O HOMEM QUE SE RECUSOU A SEGUIR O TEMPO
Justino acordou cedo e como de costume ficou na varanda a apreciar a extensa vegetação que rodeava a sua propriedade rural, gostava de sentir o vento fresquinho da manhã e apreciar a narureza que ali era esplêndida. Mas dessa vez ele concentrou seu olhar no céu azul e de poucas nuvens, imaginou o tempo que nesse lugar vivia com a esposa e os filhos, um mundo de coisas e pensamentos passaram por sua cabeça. Gostaria de nunca morrer e viver dali pra frente com o corpo e a disposição que tinha. Essa ideia ficou em sua mente martelando por vários dias.
Certa noite ele acordou assustado com uma visão a sua frente, próximo do leito. No meio do escuro aquela imagem bem nítida falou mentalmente se estava de pé a sua decisão de permanecer vivo e com a mesma disposição, só que isso não seria eterno, teria um tempo e, conseqüentemente, um desfecho, o qual ele não desejaria e que não lhe seria revelado. Também somente ele gozaria desse benefício e seus parentes seguiriam normalmente o transcurso do tempo, no que concordou.
Na manhã seguinte Justino acordou normalmente, mas lembrou-se da visão que teve durante a madrugada, chegando a conclusão de que fôra um sonho. Com o tempo foi esquecendo esse pensamento e tocou sua vida dentro da normalidade. Viu os anos se passarem, os filhos crescerem e a mulher envelhecendo enquanto ele permanecia do mesmo jeito, com o mesmo corpo que não sabia o que era se transformar num idoso. Isso lhe dava uma satisfação enorme, apesar de sentir pela esposa, que o admirava como era mesmo passando dos setenta anos.
Sua esposa adoeceu e já beirava os oitenta anos enquanto ele continuava sendo o Justino de quando tinha uns quarenta anos e que era mais velho que ela cinco anos, estando nesse período com 84 anos e que não parecia. Enfim a sua mulher teve problemas sérios de saúde e acabou falecendo ao completar 81 anos, deixando-o viúvo e aparentemente "novo" ainda.
Passou-se mais alguns anos, seus filhos já casados e com idades acima de setenta anos, sentiam-se orgulhosos de terem um pai que não aparentava a idade que tinha, mais de noventa anos. Os familiares e amigos se admiravam e perguntavam como isso era possível.
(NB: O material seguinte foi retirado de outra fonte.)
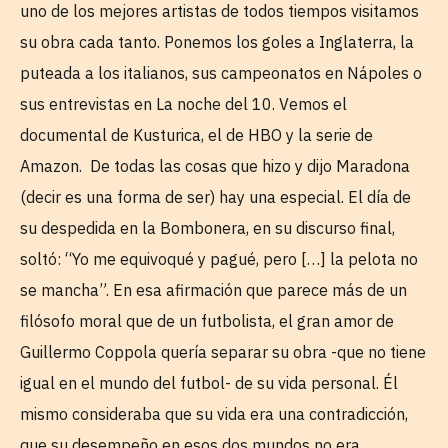
uno de los mejores artistas de todos tiempos visitamos
su obra cada tanto. Ponemos los goles a Inglaterra, la
puteada a los italianos, sus campeonatos en Nápoles o
sus entrevistas en La noche del 10. Vemos el
documental de Kusturica, el de HBO y la serie de
Amazon. De todas las cosas que hizo y dijo Maradona
(decir es una forma de ser) hay una especial. El día de
su despedida en la Bombonera, en su discurso final,
soltó: “Yo me equivoqué y pagué, pero […] la pelota no
se mancha”. En esa afirmación que parece más de un
filósofo moral que de un futbolista, el gran amor de
Guillermo Coppola quería separar su obra -que no tiene
igual en el mundo del futbol- de su vida personal. Él
mismo consideraba que su vida era una contradicción,
que su desempeño en esos dos mundos no era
Justino tinha um corpo esbelto e detinha todo o vigor de um homem sarado e com saúde sem apresentar nenhum tipo de doença.
Seus filhos morreram, um com 80 anos e outro com 90, enquanto ele já completava 118 anos de idade e nem parecia, para espanto de todos, inclusive dos médicos que o atendiam e não encontravam a fórmula da sua aparência ter permanecido intacta com o passar do tempo.
Certa noite, quando morava sozinho, teve aquele sonho, quando uma visão surgiu e o alertou de que era chegada a hora da cobrança. Uma voz que lhe adentrava a mente dizia que ele precisava ir, que deveria seguir junto a figura que ali era vista por ele. Justino não deu muita atenção achando que era um sonho ruim. Nesse momento a visão se dissipou e ele dormiu até o dia amanhecer. Acordou pela manhã, por volta das oito horas, levantou-se, sentindo o seu normal vigor e fez sua higiene pessoal, tomando um banho depois. Quando seguia para a cozinha para preparar o café sentiu uma tontura e um mal estar que o deixou inquieto. Lembrou-se da visão que teve e arrepiou-se. Nesse momento, ele com 120 anos de idade, viu seu corpo vigoroso tornar-se flácido e ser acometido de uma fraqueza que o fez cair ao chão. Nesse exato momento sua pele parecia derreter e tornar-se uma matéria gosmenta. Seus últimos momentos foram de tristeza, Justino deixava de existir, seu corpo simplesmente era agora um monte de substância quase líquida que se espalhou pela cozinha deixando um fedor insuportável.